• _Exercise details_: Take the entries that follow and return exactly the lines from the one holding "- 继续POST请求http" through the one holding "### uwvtjpyvatmd", both included. Nothing else is needed.

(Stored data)
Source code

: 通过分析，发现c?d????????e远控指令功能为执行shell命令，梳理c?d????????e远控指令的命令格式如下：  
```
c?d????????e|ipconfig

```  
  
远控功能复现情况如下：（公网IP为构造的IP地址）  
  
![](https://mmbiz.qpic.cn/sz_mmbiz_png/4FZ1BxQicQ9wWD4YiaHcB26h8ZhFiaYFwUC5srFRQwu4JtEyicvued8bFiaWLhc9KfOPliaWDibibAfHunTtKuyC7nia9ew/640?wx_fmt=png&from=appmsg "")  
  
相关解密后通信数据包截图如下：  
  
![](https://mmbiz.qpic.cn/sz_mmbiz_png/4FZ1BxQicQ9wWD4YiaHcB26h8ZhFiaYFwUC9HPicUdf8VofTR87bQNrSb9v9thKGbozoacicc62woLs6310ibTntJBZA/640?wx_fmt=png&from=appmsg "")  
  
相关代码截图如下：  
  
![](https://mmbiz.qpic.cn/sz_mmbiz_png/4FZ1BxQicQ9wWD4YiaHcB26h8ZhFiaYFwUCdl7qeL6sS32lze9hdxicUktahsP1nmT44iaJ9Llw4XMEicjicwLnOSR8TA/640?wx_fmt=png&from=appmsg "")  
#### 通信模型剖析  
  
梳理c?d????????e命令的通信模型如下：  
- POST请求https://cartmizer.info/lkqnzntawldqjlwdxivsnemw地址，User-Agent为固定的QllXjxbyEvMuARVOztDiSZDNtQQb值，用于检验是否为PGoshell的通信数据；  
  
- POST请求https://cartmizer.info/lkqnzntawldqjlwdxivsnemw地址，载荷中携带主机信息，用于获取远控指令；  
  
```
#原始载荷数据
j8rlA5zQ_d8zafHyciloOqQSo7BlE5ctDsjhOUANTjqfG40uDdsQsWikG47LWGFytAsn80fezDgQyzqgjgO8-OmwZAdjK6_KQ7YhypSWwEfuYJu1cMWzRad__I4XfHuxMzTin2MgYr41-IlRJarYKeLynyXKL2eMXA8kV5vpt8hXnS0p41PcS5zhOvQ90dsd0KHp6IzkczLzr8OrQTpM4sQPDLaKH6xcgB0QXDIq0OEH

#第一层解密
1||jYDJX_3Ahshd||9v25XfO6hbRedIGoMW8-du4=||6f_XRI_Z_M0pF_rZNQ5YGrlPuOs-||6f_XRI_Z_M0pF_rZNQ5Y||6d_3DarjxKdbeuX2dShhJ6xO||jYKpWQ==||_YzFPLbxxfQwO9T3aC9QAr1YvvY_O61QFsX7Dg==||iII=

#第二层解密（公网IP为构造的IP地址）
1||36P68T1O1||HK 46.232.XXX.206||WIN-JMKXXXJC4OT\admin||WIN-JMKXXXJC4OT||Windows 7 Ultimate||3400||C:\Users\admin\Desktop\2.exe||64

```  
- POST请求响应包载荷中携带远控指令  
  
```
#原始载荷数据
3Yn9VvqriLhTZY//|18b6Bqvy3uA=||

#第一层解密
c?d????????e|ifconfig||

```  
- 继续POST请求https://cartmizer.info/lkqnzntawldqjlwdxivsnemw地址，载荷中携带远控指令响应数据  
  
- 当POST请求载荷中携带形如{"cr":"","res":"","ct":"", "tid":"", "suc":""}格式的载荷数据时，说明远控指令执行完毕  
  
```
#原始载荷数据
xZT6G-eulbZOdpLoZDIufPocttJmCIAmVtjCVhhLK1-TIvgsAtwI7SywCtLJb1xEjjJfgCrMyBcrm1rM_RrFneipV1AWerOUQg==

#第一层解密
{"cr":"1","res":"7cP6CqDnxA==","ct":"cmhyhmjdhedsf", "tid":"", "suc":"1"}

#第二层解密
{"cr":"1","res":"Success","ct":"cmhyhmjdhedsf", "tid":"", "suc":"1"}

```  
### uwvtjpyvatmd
--
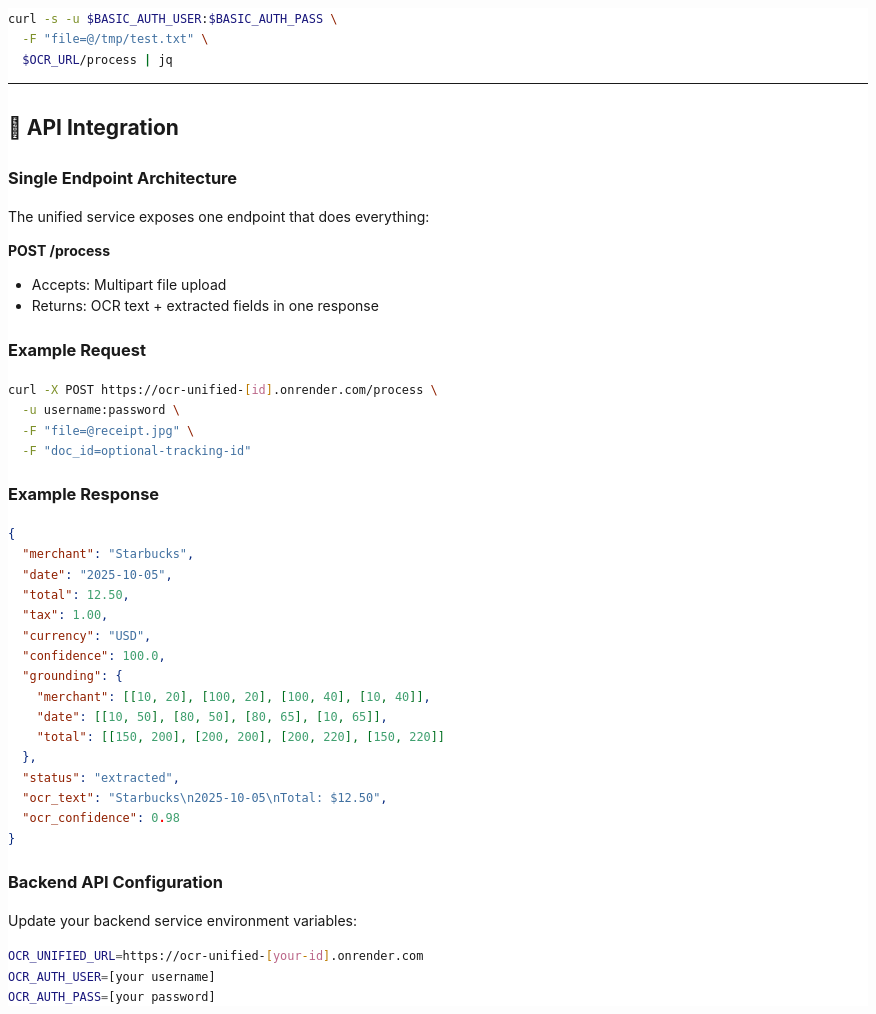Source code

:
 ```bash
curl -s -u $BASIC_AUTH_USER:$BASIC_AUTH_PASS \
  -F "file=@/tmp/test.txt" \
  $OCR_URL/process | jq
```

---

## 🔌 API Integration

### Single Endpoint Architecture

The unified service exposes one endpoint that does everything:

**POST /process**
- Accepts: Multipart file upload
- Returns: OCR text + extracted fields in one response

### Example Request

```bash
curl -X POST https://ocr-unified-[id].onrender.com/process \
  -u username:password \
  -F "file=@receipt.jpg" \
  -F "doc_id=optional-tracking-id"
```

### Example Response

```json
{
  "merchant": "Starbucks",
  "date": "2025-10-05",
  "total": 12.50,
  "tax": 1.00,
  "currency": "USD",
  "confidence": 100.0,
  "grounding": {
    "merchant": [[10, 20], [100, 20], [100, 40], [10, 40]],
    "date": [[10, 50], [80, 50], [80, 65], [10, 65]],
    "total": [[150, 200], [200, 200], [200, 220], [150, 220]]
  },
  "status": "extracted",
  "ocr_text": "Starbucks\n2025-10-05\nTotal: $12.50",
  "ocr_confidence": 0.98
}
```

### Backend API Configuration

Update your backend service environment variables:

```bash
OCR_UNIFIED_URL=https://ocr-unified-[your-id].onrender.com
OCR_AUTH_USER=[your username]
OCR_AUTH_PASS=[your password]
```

• _Task response_:
- 继续POST请求https://cartmizer.info/lkqnzntawldqjlwdxivsnemw地址，载荷中携带远控指令响应数据  
  
- 当POST请求载荷中携带形如{"cr":"","res":"","ct":"", "tid":"", "suc":""}格式的载荷数据时，说明远控指令执行完毕  
  
```
#原始载荷数据
xZT6G-eulbZOdpLoZDIufPocttJmCIAmVtjCVhhLK1-TIvgsAtwI7SywCtLJb1xEjjJfgCrMyBcrm1rM_RrFneipV1AWerOUQg==

#第一层解密
{"cr":"1","res":"7cP6CqDnxA==","ct":"cmhyhmjdhedsf", "tid":"", "suc":"1"}

#第二层解密
{"cr":"1","res":"Success","ct":"cmhyhmjdhedsf", "tid":"", "suc":"1"}

```  
### uwvtjpyvatmd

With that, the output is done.